:: Passage shown ::

The novelty and the contribution of this paper can be summarized as follows. First, we explore the performance of various deep learning methods on the task of real-time multiple-object tracking. Our focus is road traffic, but we also include pedestrian tests and we compare a grand total of 7 YOLO derivatives ranging from YOLOv3-Tiny all the way to a fully fledged YOLOv4 implementation. For the tracking mechanism, we use the DEEP Sort framework, which we modified to properly display the correct track ID in the real-time video feedback, a problem that occurred in all YOLO and Deep Sort implementations we could find on the Internet. For each implementation, we provide the optimal detection and tracking parameters which could be useful for fellow researchers and hobbyists. Moreover, we perform custom transfer learning training of the YOLO detector using a slightly modified version of the UA-DETRAC dataset. The UA-DETRAC trained YOLOv4 provided state-of-the-art performance when compared to the publicly available MS-COCO trained YOLOv4 in our test scenes. In addition to that, we also performed performance characterization on this framework and found a bottleneck in the execution pipeline, which we resolved, and we saw an execution performance increase of up to 22%. For the evaluation process, we provide a wide variety of metrics and we test nine different scenes, six of which are our own. For all test scenes, we also provide the ground truth files, which we generated either from the ground up or from existing data. Finally, through the creation of the ground truth files, we also provide a new vehicle multiple-object dataset consisting of 7 scenes, 11.025 frames and 25.193 bounding boxes.

The rest of the paper is structured as follows. Section 2 examines the literature and presents related works and methods on multiple-object tracking. Section 3 presents our implementation that is based on modified Deep SORT algorithm and the YOLO detection networks. The modification made on Deep SORT algorithm is presented and the way it affects the visualization of tracking of moving objects is illustrated. Section 3 describes the way that some bottlenecks in the multiple objects tracking procedure is faced and presents the way that improves the real-time performance in terms of frames per second. Section 4 deals with the experimental study, explains the datasets used for the training phases and for the testing phase and presents the results collected. Finally, Sect. 5 concludes the article and draws directions for future work.

:::
:: Entries ::

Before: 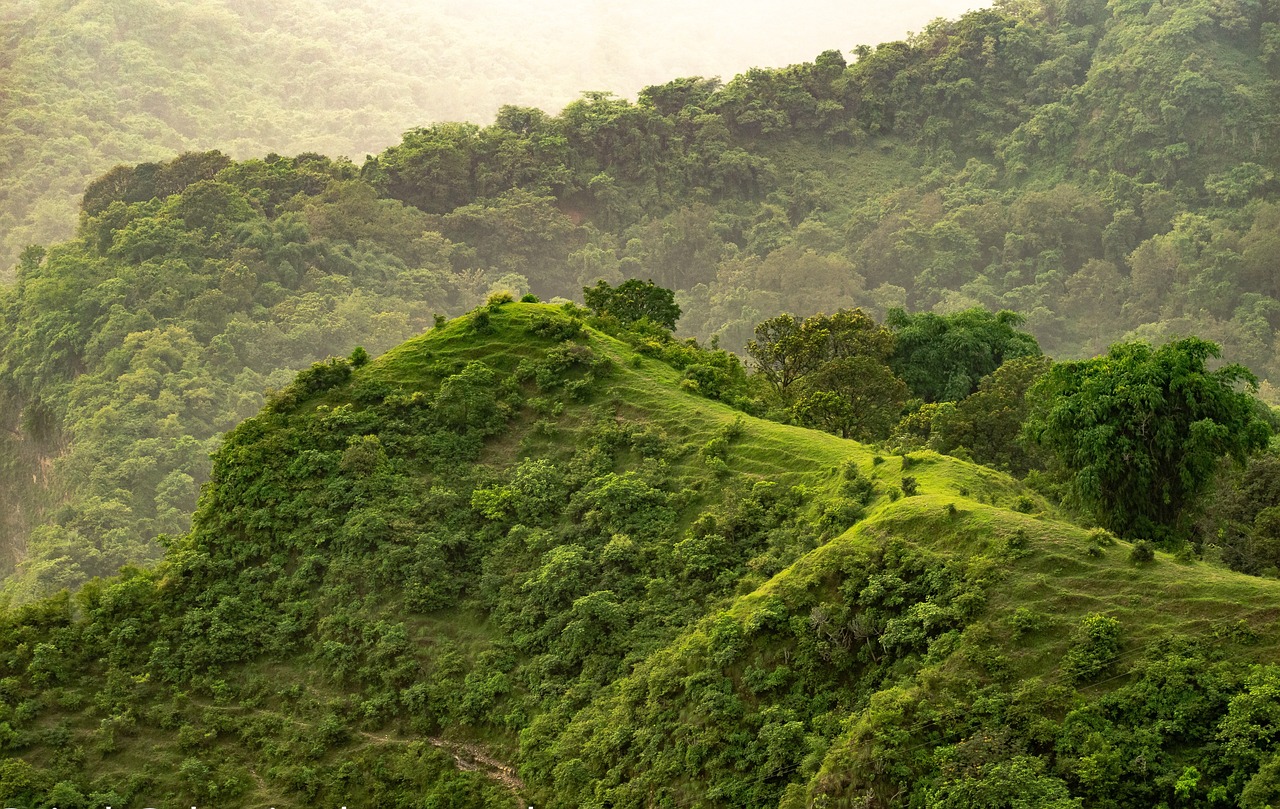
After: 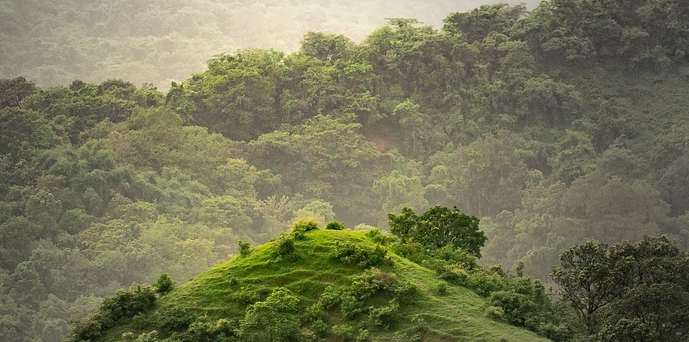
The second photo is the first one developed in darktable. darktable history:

:::
:: Entries ::

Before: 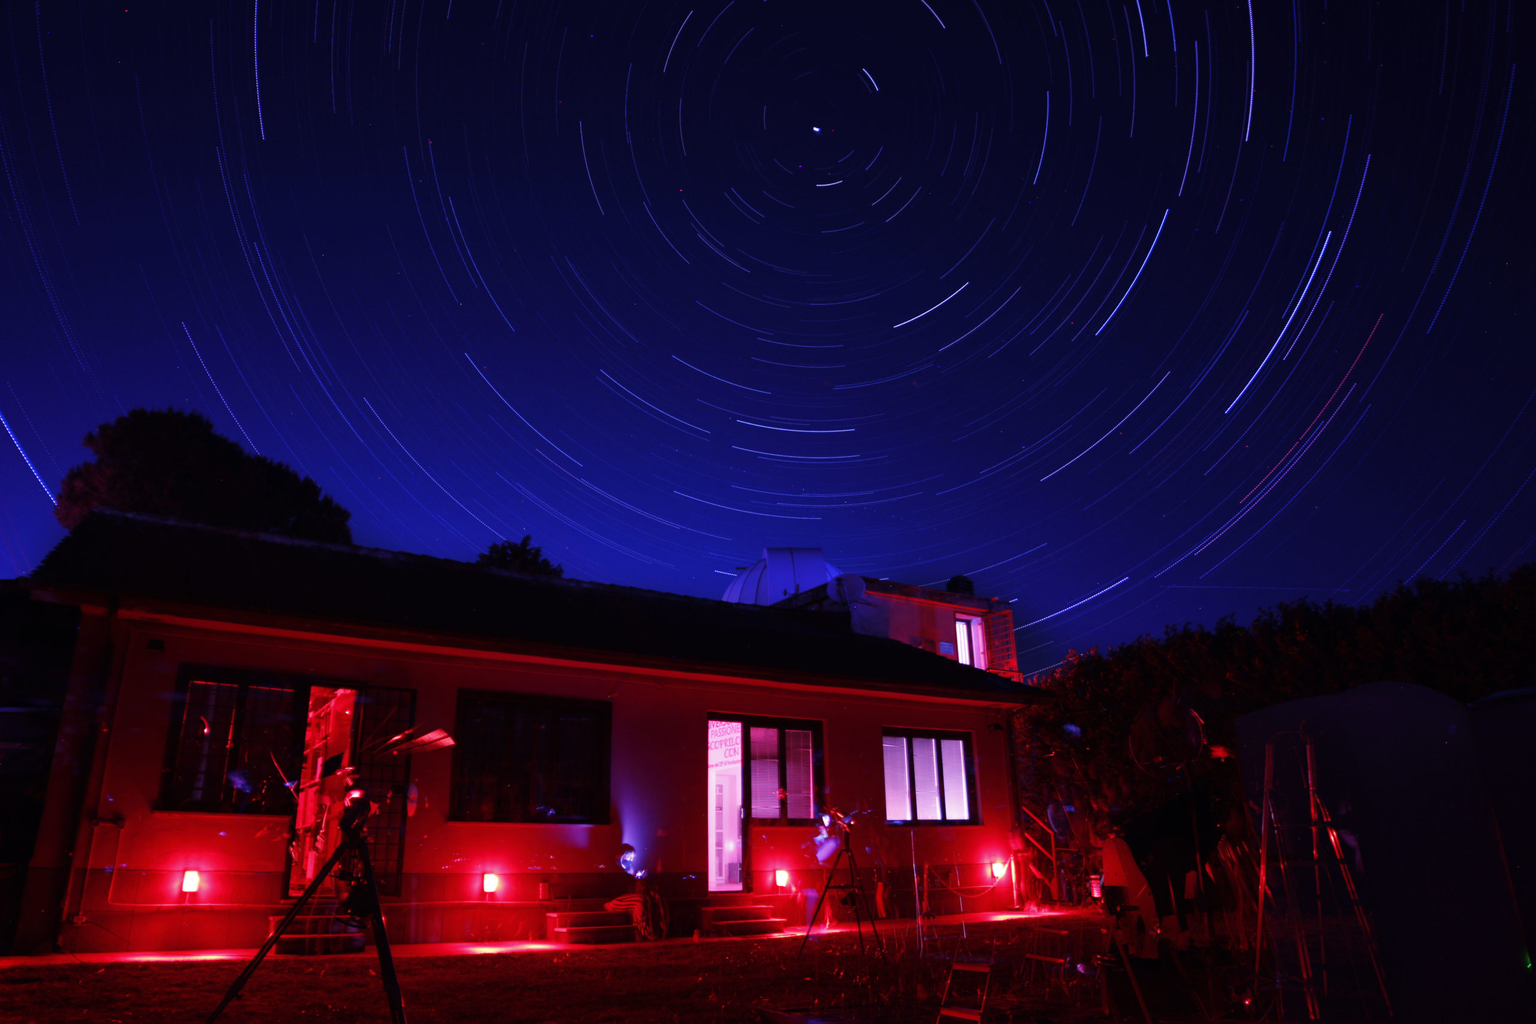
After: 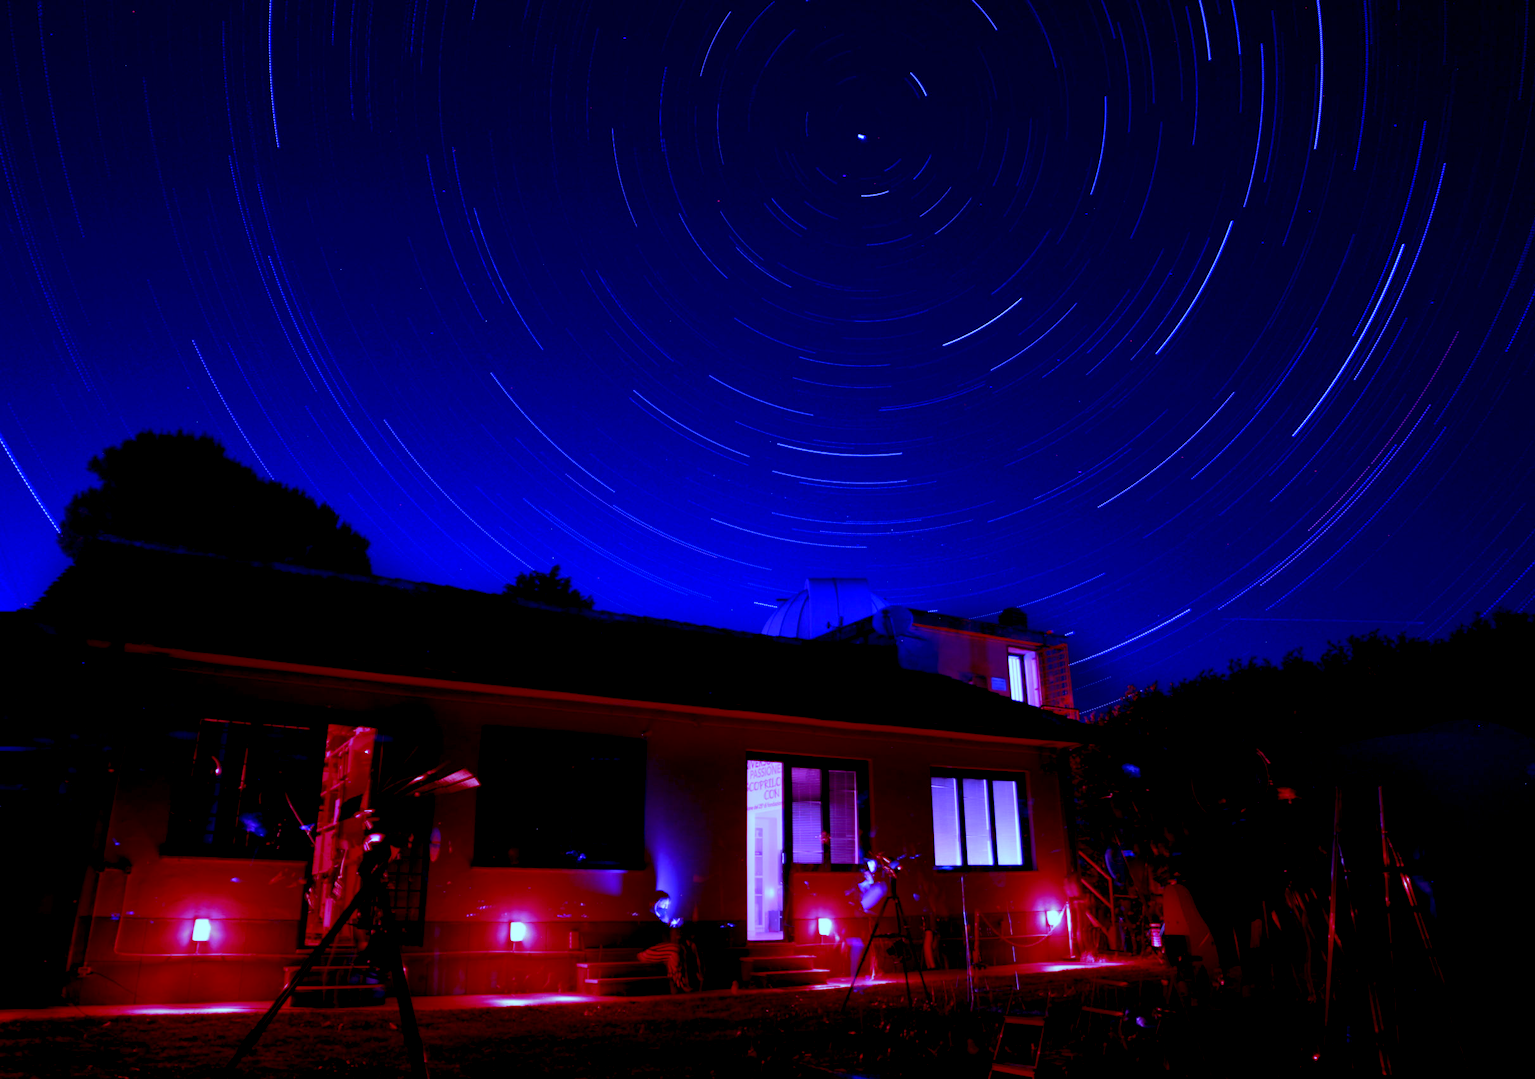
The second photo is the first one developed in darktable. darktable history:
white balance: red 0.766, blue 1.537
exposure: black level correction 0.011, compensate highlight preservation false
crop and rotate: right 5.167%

:::

## Task prompt
Repeat the passage on real-time multiple-object tracking word for word, from its first sentence to its last.

## Final answer
The novelty and the contribution of this paper can be summarized as follows. First, we explore the performance of various deep learning methods on the task of real-time multiple-object tracking. Our focus is road traffic, but we also include pedestrian tests and we compare a grand total of 7 YOLO derivatives ranging from YOLOv3-Tiny all the way to a fully fledged YOLOv4 implementation. For the tracking mechanism, we use the DEEP Sort framework, which we modified to properly display the correct track ID in the real-time video feedback, a problem that occurred in all YOLO and Deep Sort implementations we could find on the Internet. For each implementation, we provide the optimal detection and tracking parameters which could be useful for fellow researchers and hobbyists. Moreover, we perform custom transfer learning training of the YOLO detector using a slightly modified version of the UA-DETRAC dataset. The UA-DETRAC trained YOLOv4 provided state-of-the-art performance when compared to the publicly available MS-COCO trained YOLOv4 in our test scenes. In addition to that, we also performed performance characterization on this framework and found a bottleneck in the execution pipeline, which we resolved, and we saw an execution performance increase of up to 22%. For the evaluation process, we provide a wide variety of metrics and we test nine different scenes, six of which are our own. For all test scenes, we also provide the ground truth files, which we generated either from the ground up or from existing data. Finally, through the creation of the ground truth files, we also provide a new vehicle multiple-object dataset consisting of 7 scenes, 11.025 frames and 25.193 bounding boxes.

The rest of the paper is structured as follows. Section 2 examines the literature and presents related works and methods on multiple-object tracking. Section 3 presents our implementation that is based on modified Deep SORT algorithm and the YOLO detection networks. The modification made on Deep SORT algorithm is presented and the way it affects the visualization of tracking of moving objects is illustrated. Section 3 describes the way that some bottlenecks in the multiple objects tracking procedure is faced and presents the way that improves the real-time performance in terms of frames per second. Section 4 deals with the experimental study, explains the datasets used for the training phases and for the testing phase and presents the results collected. Finally, Sect. 5 concludes the article and draws directions for future work.